Por decirlo de otra manera, un jardinero que dedica toda su vida a estudiar el arte de la espada ES un jardinero pero el que coge una espada por primera vez y se lanza al combate ES un guerrero. Un guerrero idiota (y muerto) por combatir sin aprender a luchar pero un guerrero.

Moraleja: Hay que estudiar pero se vive para APLICAR lo estudiado.

----------


## Ritxi

> Por decirlo de otra manera, un jardinero que dedica toda su vida a estudiar el arte de la espada ES un jardinero pero el que coge una espada por primera vez y se lanza al combate ES un guerrero. Un guerrero idiota (y muerto) por combatir sin aprender a luchar pero un guerrero.
> 
> Moraleja: Hay que estudiar pero se vive para APLICAR lo estudiado.


Me encanta cuando pones estos ejemplos  :Great:

----------


## Moñiño

Yo adoro el escenario. Sea de magia o haciendo una obra de teatro. Yo peque de presentar demasiado pronto, como todo buen novato. Es el fin por el que aprendo magia.
Comprendo a los que empiezan que les sea dificil, incluso a los que aman este arte, el que les salgan actuaciones, por mucho que las deseen. Pero estos son otros temas, publicitarios y demas. Comprendo que se cansen de que no les llamen para actuar (a veces justificadamente por que no se mueven, ni hacen nada).
Lo de los nervios es normal. Ademas, yo creo que cualquier mago tiene algo de egocentrico y narcisista. La gusta llamar la atencion, ser el centro de atencion, y que mejor que hacerlo en un escenario entreteniendo al publico. Ademas de un poco "Sin verguenza"
Creo que sin esta cualidad, aunque sea en un grado minimo, la cosa solo se quedara en estudio.
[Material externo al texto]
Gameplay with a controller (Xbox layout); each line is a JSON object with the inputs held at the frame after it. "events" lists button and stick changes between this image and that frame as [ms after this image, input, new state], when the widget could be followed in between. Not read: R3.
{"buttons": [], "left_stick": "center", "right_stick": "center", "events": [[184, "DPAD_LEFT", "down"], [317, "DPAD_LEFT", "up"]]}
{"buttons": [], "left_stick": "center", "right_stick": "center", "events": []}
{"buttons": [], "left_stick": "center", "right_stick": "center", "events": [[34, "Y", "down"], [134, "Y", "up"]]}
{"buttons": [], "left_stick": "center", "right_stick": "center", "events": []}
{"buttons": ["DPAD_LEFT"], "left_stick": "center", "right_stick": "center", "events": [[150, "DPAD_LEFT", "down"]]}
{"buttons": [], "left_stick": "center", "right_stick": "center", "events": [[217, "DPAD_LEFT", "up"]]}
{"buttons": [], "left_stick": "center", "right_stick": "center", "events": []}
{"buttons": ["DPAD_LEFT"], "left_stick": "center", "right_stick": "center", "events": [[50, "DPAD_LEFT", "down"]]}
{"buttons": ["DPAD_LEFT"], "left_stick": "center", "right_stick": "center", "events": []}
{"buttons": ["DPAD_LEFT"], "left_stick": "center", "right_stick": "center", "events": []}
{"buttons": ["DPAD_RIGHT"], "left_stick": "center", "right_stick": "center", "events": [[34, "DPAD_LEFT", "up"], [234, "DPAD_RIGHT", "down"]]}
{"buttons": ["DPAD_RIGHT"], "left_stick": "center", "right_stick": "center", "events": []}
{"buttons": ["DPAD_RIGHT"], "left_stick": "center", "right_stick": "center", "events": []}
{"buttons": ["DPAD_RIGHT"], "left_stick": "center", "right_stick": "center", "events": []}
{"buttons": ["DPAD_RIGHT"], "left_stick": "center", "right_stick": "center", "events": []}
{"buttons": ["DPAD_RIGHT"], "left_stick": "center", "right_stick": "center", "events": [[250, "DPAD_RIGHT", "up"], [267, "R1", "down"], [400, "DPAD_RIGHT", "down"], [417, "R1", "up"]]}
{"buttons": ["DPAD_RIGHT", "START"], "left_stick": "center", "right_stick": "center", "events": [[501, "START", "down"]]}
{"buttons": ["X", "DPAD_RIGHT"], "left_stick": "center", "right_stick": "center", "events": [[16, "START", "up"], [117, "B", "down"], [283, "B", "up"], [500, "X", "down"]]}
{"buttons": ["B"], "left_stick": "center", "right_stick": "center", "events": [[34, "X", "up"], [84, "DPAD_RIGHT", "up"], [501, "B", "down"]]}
Por cierto ¿El mago nace o se hace?

Salutres.

----------


## Álvaro Oreja

Estoy de acuerdo contigo Némesis.

Los nervios a actuar es algo por lo que todos pasamos, y seguramente, aunque poco a poco se vayan teniendo menos, es algo que siempre tendremos en el nudo del estómago antes de salir a actuar. La primera vez que me tocó hacer algo en público estaba "acojonao", pero poco a poco (y no es que haya hecho muchas cosas), se van perdiendo esos nervios, y al contrario te vienen ganas de tener la oportunidad de prepararte algo para poder enseñar.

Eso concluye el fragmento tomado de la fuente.